OregonSaves is Oregon’s state-run retirement program, signed into law in June 2015. The Oregon Retirement Savings Board was implemented and tasked with creating a defined contribution (DC) retirement plan for private-sector employees. The result was OregonSaves.
The state started with a pilot program this July, and, beginning November 15, employers not involved with the pilot programs will be required to begin registering, based on their size.
In the lawsuit, ERIC argues that ERISA pre-empts the reporting requirements in OregonSaves. The state law requires large employers that already provide a retirement plan to formally request an exemption, completing paperwork every three years to retain the exemption from the state mandate. But reporting on plan activities is a core ERISA function governed exclusively by federal law, ERIC says.

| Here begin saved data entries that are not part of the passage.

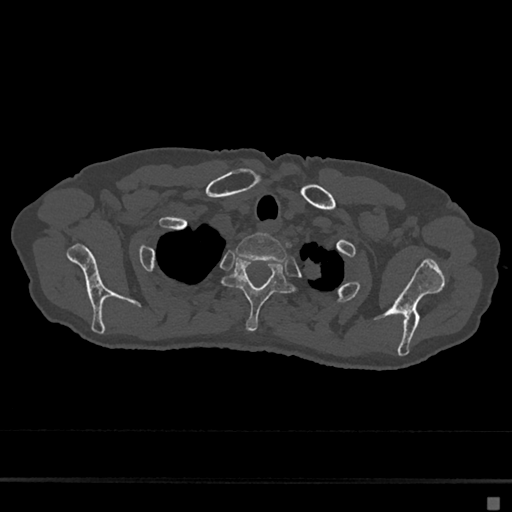
CT including the spine, one axial slice. Slice 581 of 797 in the series (ordered by position). Reconstruction kernel Br40s/3. Bone window (W 1800 / L 400 HU). 0.5 mm slice thickness. 512 × 512 image matrix. Female patient, age 68 years. From the clinical record (not read from this slice): primary cancer: renal.
Annotated regions visible in this slice (semi-automatically segmented with operator editing):
- T1 vertebra: box from (x=236, y=233) to (x=287, y=263) px
- T2 vertebra: (x=222, y=255)–(x=294, y=332)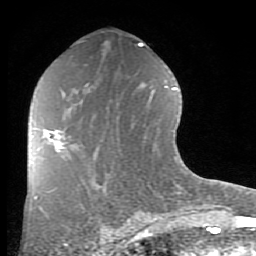
Breast MRI (dynamic contrast-enhanced), one axial slice. Slice 44 of 80 in the series (ordered by position). Cropped to one breast. Dynamic contrast-enhanced series, time point 2 of 8 at this slice position (early post-contrast). 1.5 T. TE 2.7 ms, TR 6.1 ms. 256 × 256 image matrix. Female patient.
Annotated regions visible in this slice (semi-automatically segmented with operator editing):
- enhancing-tissue mask used for the functional tumour volume (all voxels passing the contrast-enhancement thresholds inside the analysis volume; usually the tumour): box from (x=32, y=130) to (x=64, y=152) px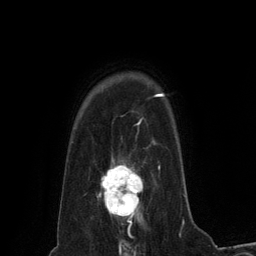
Breast MRI (dynamic contrast-enhanced), one axial slice. Slice 104 of 134 in the series (ordered by position). Cropped to one breast. Dynamic contrast-enhanced series, time point 2 of 6 at this slice position (early post-contrast). 3 T. TE 2.8 ms, TR 7.3 ms. 1.2 mm slice thickness. 256 × 256 image matrix. Female patient.
Annotated regions visible in this slice (semi-automatic segmentation, software-assisted and operator-edited):
- enhancing-tissue mask used for the functional tumour volume (all voxels passing the contrast-enhancement thresholds inside the analysis volume; usually the tumour): box from (x=97, y=158) to (x=143, y=230) px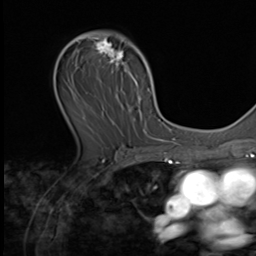
Breast MRI (dynamic contrast-enhanced), one axial slice; slice 37 of 64 in the series (ordered by position); cropped to one breast; dynamic contrast-enhanced series, time point 2 of 9 at this slice position (early post-contrast); 3 T; TE 1.5 ms, TR 4.7 ms; 256 × 256 image matrix. Female patient.
Annotated regions visible in this slice (semi-automatic segmentation, software-assisted and operator-edited):
- enhancing-tissue mask used for the functional tumour volume (all voxels passing the contrast-enhancement thresholds inside the analysis volume; usually the tumour): bounding box <64,33,149,138> (left, top, right, bottom; pixels)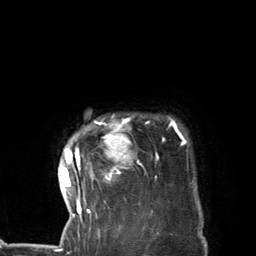
Breast MRI (dynamic contrast-enhanced), one axial slice. Position 113 of 134 along the scan axis. Cropped to one breast. Dynamic contrast-enhanced series, time point 2 of 7 at this slice position (early post-contrast). 3 T. TE 2.8 ms, TR 7.3 ms. 256 × 256 image matrix, field of view 180 × 180 mm. Female patient.
Annotated regions visible in this slice (semi-automatic segmentation, software-assisted and operator-edited):
- enhancing-tissue mask used for the functional tumour volume (all voxels passing the contrast-enhancement thresholds inside the analysis volume; usually the tumour): box from (x=59, y=118) to (x=186, y=227) px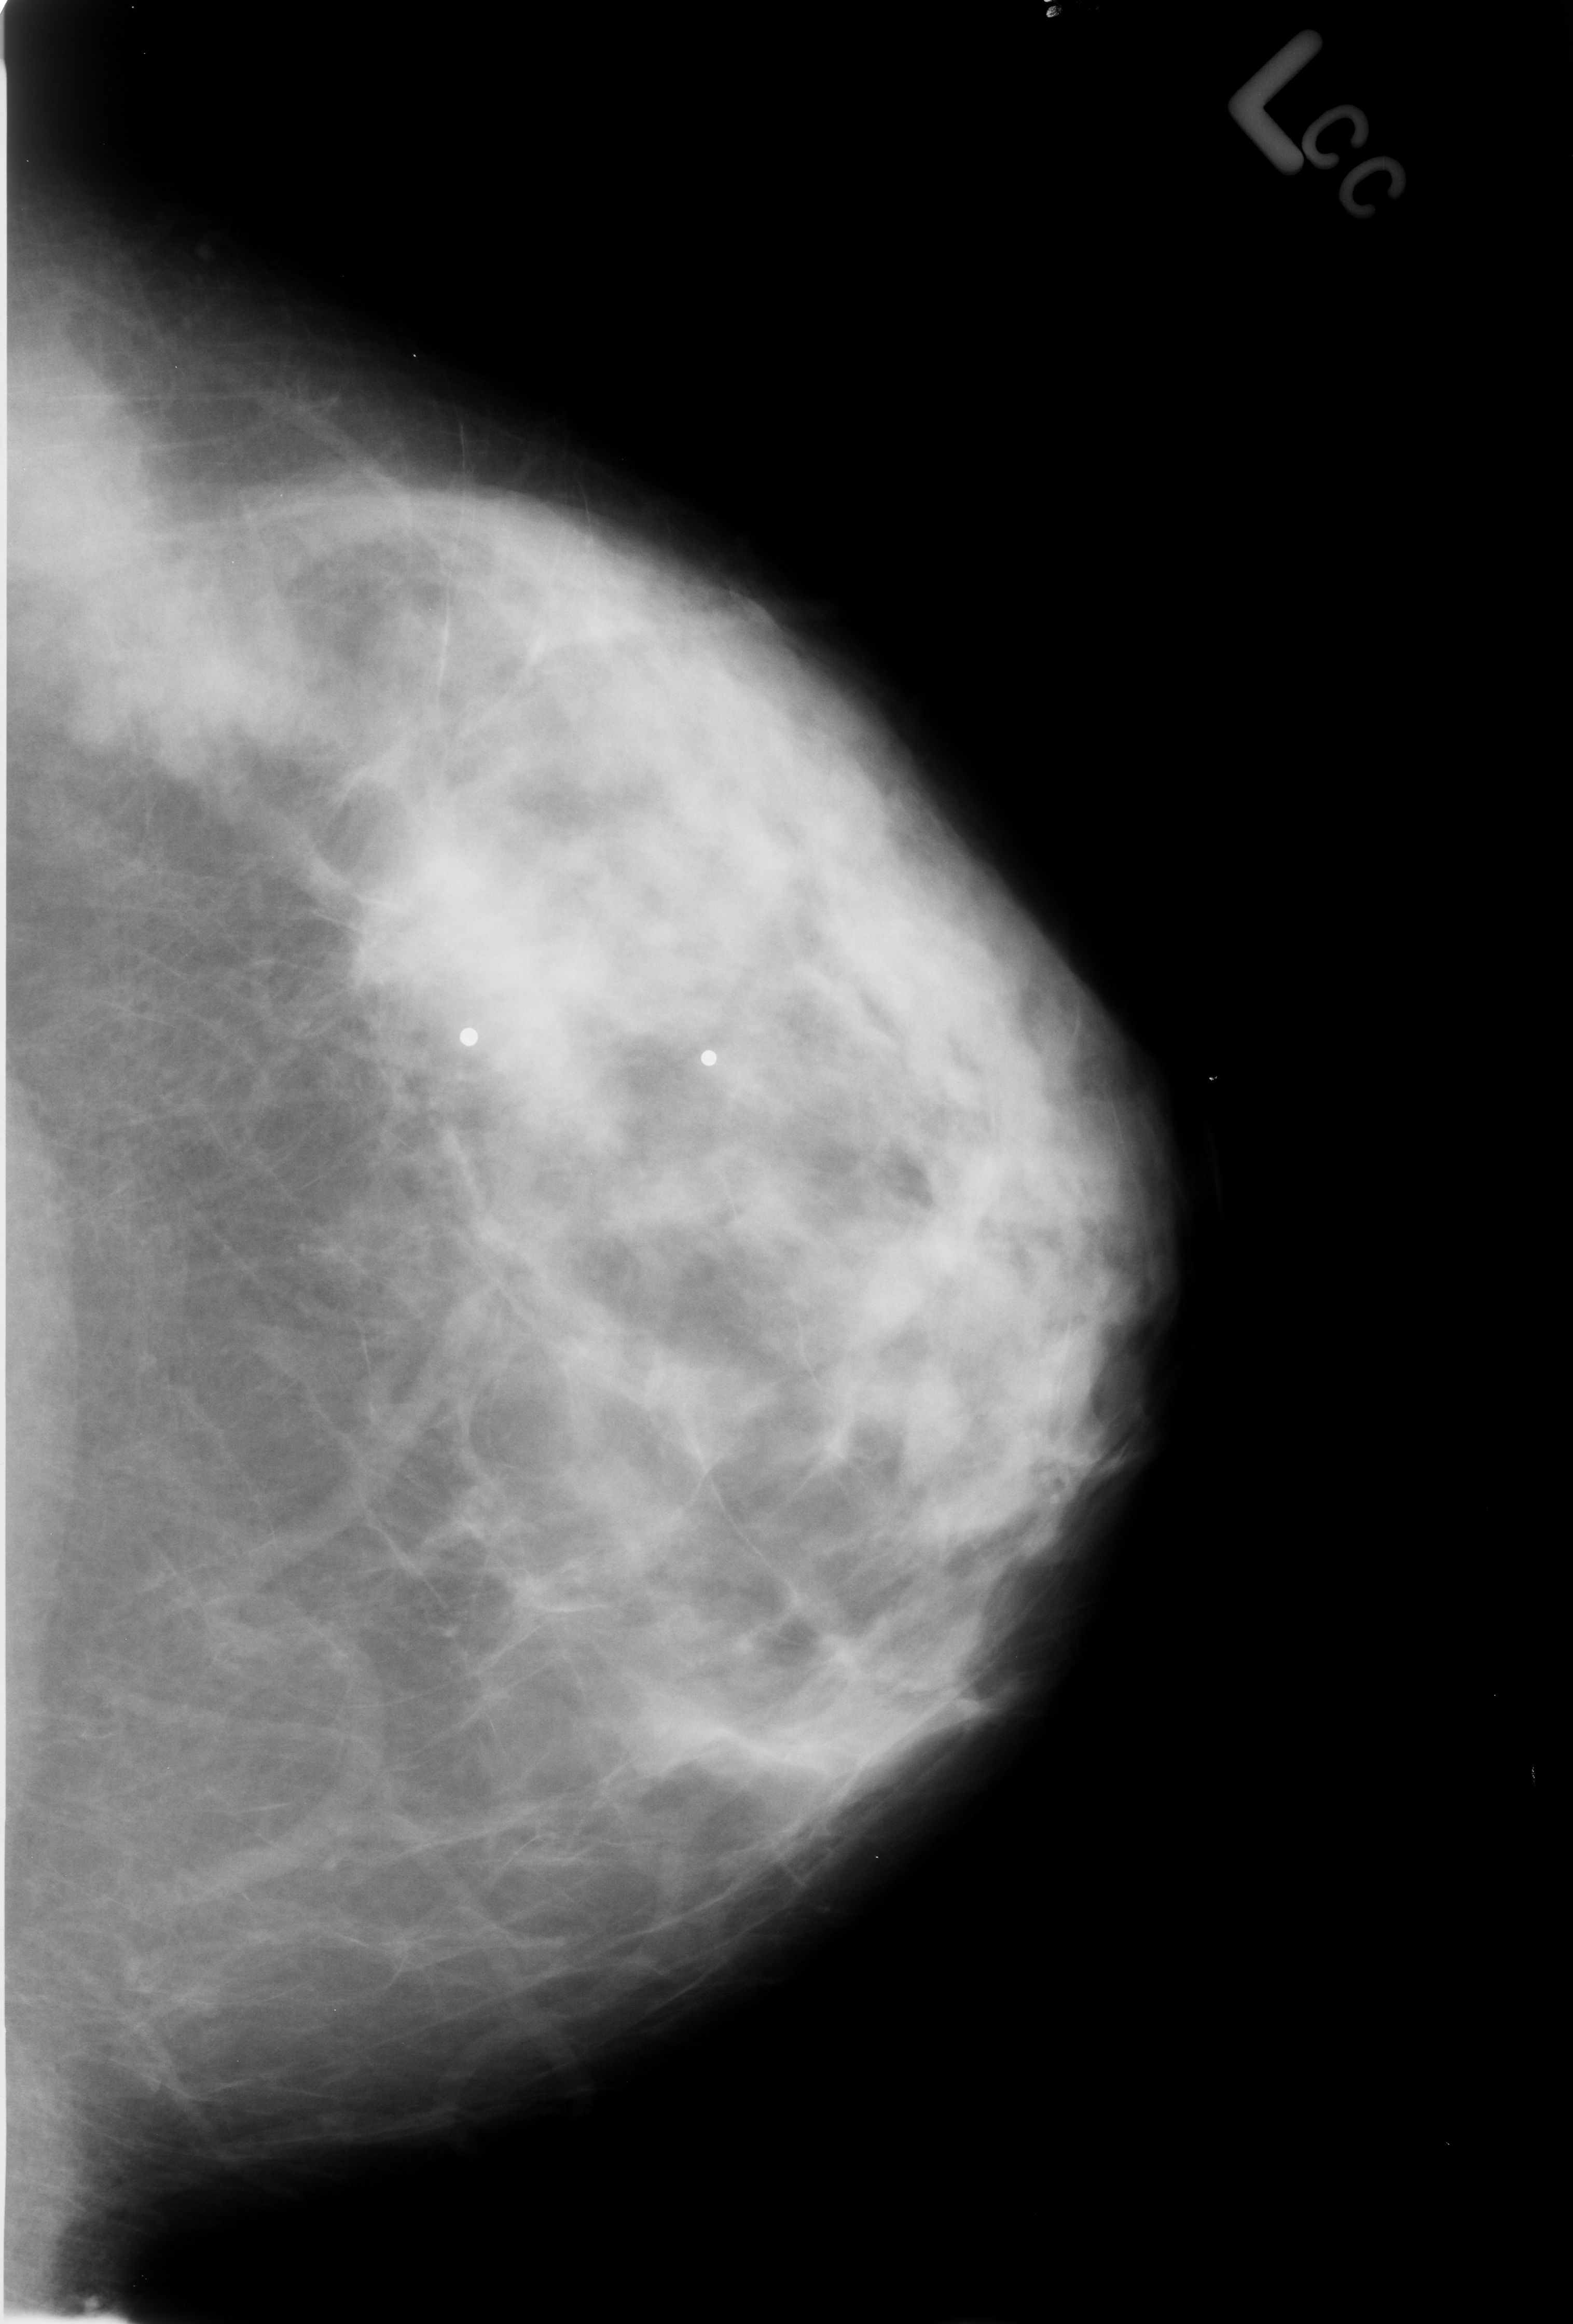
Digitized screen-film mammogram; left breast; craniocaudal (CC) view; BI-RADS breast density category 3 (scale 1–4); 1573 × 2324 image matrix.
Expert-marked regions of interest on this image (one box per marked abnormality):
- mass, shape focal asymmetric density; BI-RADS assessment category 2; subtlety rating 4 on a 1 (subtle) to 5 (obvious) scale; outcome (as recorded, no biopsy): benign without callback (not worked up further): bounding box <28,415,266,782> (left, top, right, bottom; pixels)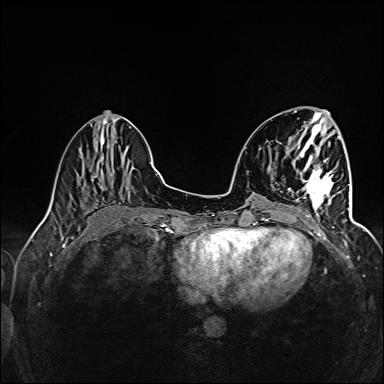
Breast MRI (dynamic contrast-enhanced), one axial slice; slice 51 of 160 in the series (ordered by position); dynamic contrast-enhanced series, time point 2 of 6 at this slice position (early post-contrast); 1.5 T; TE 2.4 ms, TR 5.2 ms; 384 × 384 image matrix, field of view 300 × 300 mm. Female patient.
Outlined on this slice (semi-automatic segmentation, software-assisted and operator-edited):
- enhancing-tissue mask used for the functional tumour volume (all voxels passing the contrast-enhancement thresholds inside the analysis volume; usually the tumour): bounding box (x1, y1, x2, y2) in pixels: (296, 160, 341, 217)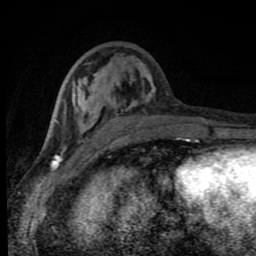
Breast MRI (dynamic contrast-enhanced), one axial slice. Position 32 of 80 along the scan axis. Cropped to one breast. Dynamic contrast-enhanced series, time point 2 of 8 at this slice position (early post-contrast). 1.5 T. TE 4.2 ms, TR 7 ms. 2 mm slice thickness. 256 × 256 image matrix, field of view 150 × 150 mm. Female patient.
Annotated regions visible in this slice (semi-automatically segmented with operator editing):
- enhancing-tissue mask used for the functional tumour volume (all voxels passing the contrast-enhancement thresholds inside the analysis volume; usually the tumour): box from (x=52, y=74) to (x=188, y=143) px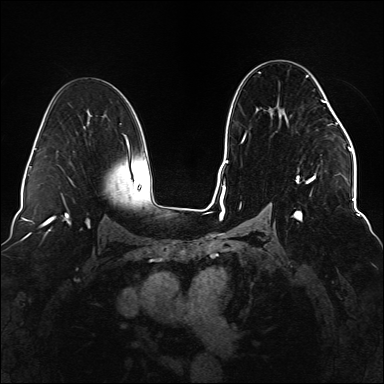
Breast MRI (dynamic contrast-enhanced), one axial slice. Dynamic contrast-enhanced series, time point 2 of 6 at this slice position (early post-contrast). 1.5 T. TE 2.3 ms, TR 5.2 ms. 1.1 mm slice thickness. 384 × 384 image matrix, field of view 330 × 330 mm. Female patient.
Structures marked on this image (semi-automatic segmentation, software-assisted and operator-edited):
- enhancing-tissue mask used for the functional tumour volume (all voxels passing the contrast-enhancement thresholds inside the analysis volume; usually the tumour): bounding box (x1, y1, x2, y2) in pixels: (239, 72, 337, 222)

“Oregon is reaching beyond what the federal law allows by imposing a compliance burden on employers that voluntarily provide a retirement plan to their employees,” says Annette Guarisco Fildes, ERIC president and CEO. “This approach not only violates federal law, but is counterproductive as it will add unnecessary costs and burdens on employers that are doing exactly what policymakers across the country want them to do—helping their employees save for retirement with an employer-sponsored retirement plan.”
ERIC’s mission since 2015 has been to ensure that state and local laws do not adversely affect employers providing health and retirement benefits to participants and their families.
Why sue Oregon and not other states that have passed similar legislation? Oregon is the first to implement its state-run retirement program, and ERIC believes it is important to protect ERISA-qualified retirement plans. Oregon, due to the final rules the state implemented, provides the first opportunity to present such arguments regarding why states should not infringe on an employer’s ability to provide a retirement plan to employees—from both a legal and public policy perspective, the association explains.